I don’t know about you, but I have been so moved by the legacy of Selma. Watching the power of this singular moment in American history unfold through the film Selma (even the trailer will give you chills), I was moved by the story of Jimmie Lee Jackson and proud to see UU’s Rev. James Reeb and Viola Liuzzo find their place in the struggle, even when they all paid the ultimate price. I’m halfway through Rev. Dr. Mark Morrison Reed’s new Skinner House book Selma Awakening. I was inspired by the bold message shared by five of my colleagues who are Women of Color, noting how the Sankofa message of “reach back and get it” applies to today. And I find myself wondering – if it were 50 years ago, would I have answered the call to justice?
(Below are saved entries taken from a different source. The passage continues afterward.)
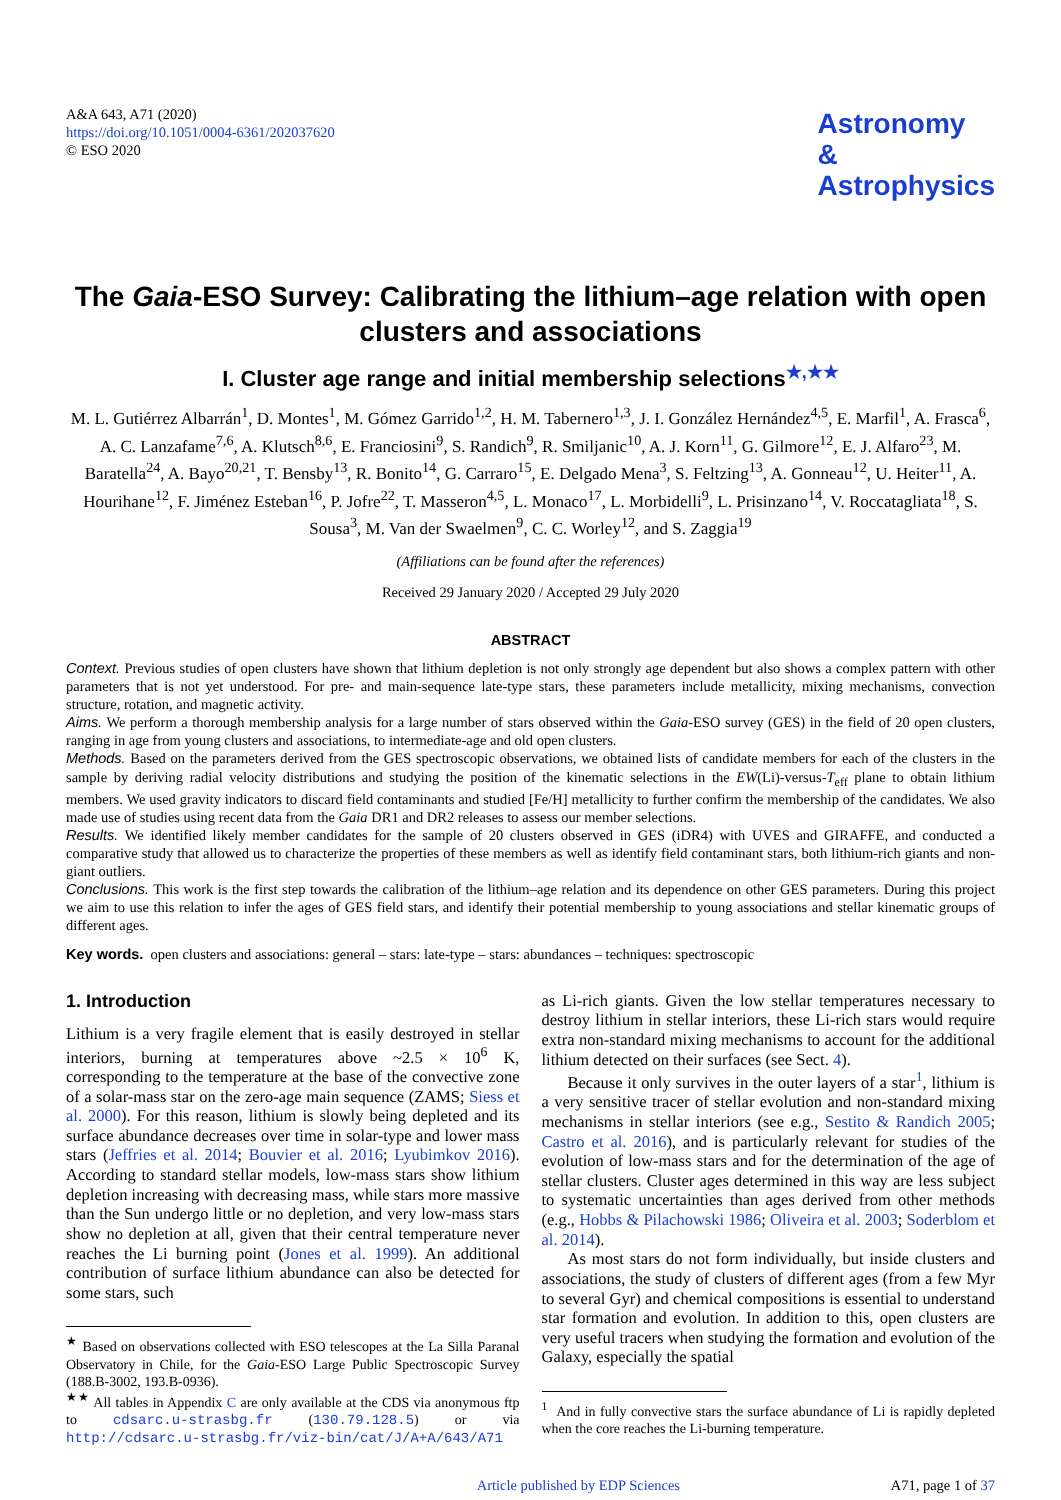A&A 643, A71 (2020)
https://doi.org/10.1051/0004-6361/202037620
© ESO 2020
Astronomy
&
Astrophysics
The Gaia-ESO Survey: Calibrating the lithium–age relation with open clusters and associations
I. Cluster age range and initial membership selections<sup>★,★★</sup>
M. L. Gutiérrez Albarrán<sup>1</sup>, D. Montes<sup>1</sup>, M. Gómez Garrido<sup>1,2</sup>, H. M. Tabernero<sup>1,3</sup>, J. I. González Hernández<sup>4,5</sup>, E. Marfil<sup>1</sup>, A. Frasca<sup>6</sup>, A. C. Lanzafame<sup>7,6</sup>, A. Klutsch<sup>8,6</sup>, E. Franciosini<sup>9</sup>, S. Randich<sup>9</sup>, R. Smiljanic<sup>10</sup>, A. J. Korn<sup>11</sup>, G. Gilmore<sup>12</sup>, E. J. Alfaro<sup>23</sup>, M. Baratella<sup>24</sup>, A. Bayo<sup>20,21</sup>, T. Bensby<sup>13</sup>, R. Bonito<sup>14</sup>, G. Carraro<sup>15</sup>, E. Delgado Mena<sup>3</sup>, S. Feltzing<sup>13</sup>, A. Gonneau<sup>12</sup>, U. Heiter<sup>11</sup>, A. Hourihane<sup>12</sup>, F. Jiménez Esteban<sup>16</sup>, P. Jofre<sup>22</sup>, T. Masseron<sup>4,5</sup>, L. Monaco<sup>17</sup>, L. Morbidelli<sup>9</sup>, L. Prisinzano<sup>14</sup>, V. Roccatagliata<sup>18</sup>, S. Sousa<sup>3</sup>, M. Van der Swaelmen<sup>9</sup>, C. C. Worley<sup>12</sup>, and S. Zaggia<sup>19</sup>
(Affiliations can be found after the references)
Received 29 January 2020 / Accepted 29 July 2020
ABSTRACT
Context. Previous studies of open clusters have shown that lithium depletion is not only strongly age dependent but also shows a complex pattern with other parameters that is not yet understood. For pre- and main-sequence late-type stars, these parameters include metallicity, mixing mechanisms, convection structure, rotation, and magnetic activity.
Aims. We perform a thorough membership analysis for a large number of stars observed within the Gaia-ESO survey (GES) in the field of 20 open clusters, ranging in age from young clusters and associations, to intermediate-age and old open clusters.
Methods. Based on the parameters derived from the GES spectroscopic observations, we obtained lists of candidate members for each of the clusters in the sample by deriving radial velocity distributions and studying the position of the kinematic selections in the EW(Li)-versus-T<sub>eff</sub> plane to obtain lithium members. We used gravity indicators to discard field contaminants and studied [Fe/H] metallicity to further confirm the membership of the candidates. We also made use of studies using recent data from the Gaia DR1 and DR2 releases to assess our member selections.
Results. We identified likely member candidates for the sample of 20 clusters observed in GES (iDR4) with UVES and GIRAFFE, and conducted a comparative study that allowed us to characterize the properties of these members as well as identify field contaminant stars, both lithium-rich giants and non-giant outliers.
Conclusions. This work is the first step towards the calibration of the lithium–age relation and its dependence on other GES parameters. During this project we aim to use this relation to infer the ages of GES field stars, and identify their potential membership to young associations and stellar kinematic groups of different ages.
Key words. open clusters and associations: general – stars: late-type – stars: abundances – techniques: spectroscopic
1. Introduction
Lithium is a very fragile element that is easily destroyed in stellar interiors, burning at temperatures above ~2.5 × 10<sup>6</sup> K, corresponding to the temperature at the base of the convective zone of a solar-mass star on the zero-age main sequence (ZAMS; Siess et al. 2000). For this reason, lithium is slowly being depleted and its surface abundance decreases over time in solar-type and lower mass stars (Jeffries et al. 2014; Bouvier et al. 2016; Lyubimkov 2016). According to standard stellar models, low-mass stars show lithium depletion increasing with decreasing mass, while stars more massive than the Sun undergo little or no depletion, and very low-mass stars show no depletion at all, given that their central temperature never reaches the Li burning point (Jones et al. 1999). An additional contribution of surface lithium abundance can also be detected for some stars, such
<sup>★</sup> Based on observations collected with ESO telescopes at the La Silla Paranal Observatory in Chile, for the Gaia-ESO Large Public Spectroscopic Survey (188.B-3002, 193.B-0936).
<sup>★★</sup> All tables in Appendix C are only available at the CDS via anonymous ftp to cdsarc.u-strasbg.fr (130.79.128.5) or via http://cdsarc.u-strasbg.fr/viz-bin/cat/J/A+A/643/A71
as Li-rich giants. Given the low stellar temperatures necessary to destroy lithium in stellar interiors, these Li-rich stars would require extra non-standard mixing mechanisms to account for the additional lithium detected on their surfaces (see Sect. 4).
Because it only survives in the outer layers of a star<sup>1</sup>, lithium is a very sensitive tracer of stellar evolution and non-standard mixing mechanisms in stellar interiors (see e.g., Sestito & Randich 2005; Castro et al. 2016), and is particularly relevant for studies of the evolution of low-mass stars and for the determination of the age of stellar clusters. Cluster ages determined in this way are less subject to systematic uncertainties than ages derived from other methods (e.g., Hobbs & Pilachowski 1986; Oliveira et al. 2003; Soderblom et al. 2014).
As most stars do not form individually, but inside clusters and associations, the study of clusters of different ages (from a few Myr to several Gyr) and chemical compositions is essential to understand star formation and evolution. In addition to this, open clusters are very useful tracers when studying the formation and evolution of the Galaxy, especially the spatial
<sup>1</sup> And in fully convective stars the surface abundance of Li is rapidly depleted when the core reaches the Li-burning temperature.
Article published by EDP Sciences A71, page 1 of 37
Today, our nation again stands on the precipice of a significant movement for racial equity that calls to Unitarian Universalists to respond as people of faith anchored in the affirmation of the inherent worth and dignity of every person.We – five women of color who serve our Unitarian Universalist faith through the UUA – write this letter to express our hopes for the participation of Unitarian Universalists with regard to a Sankofa moment presented to us by the 50th anniversary commemoration of Selma.
For the Unitarian Universalists coming to Selma, we hope that you understand your presence as a call to solidarity with the Selma community. For Unitarian Universalists who are unable to be in Selma, our hope is that you will use Selma Sunday (March 8, 2015) as an opportunity to observe this anniversary with worship, reflection, and witness.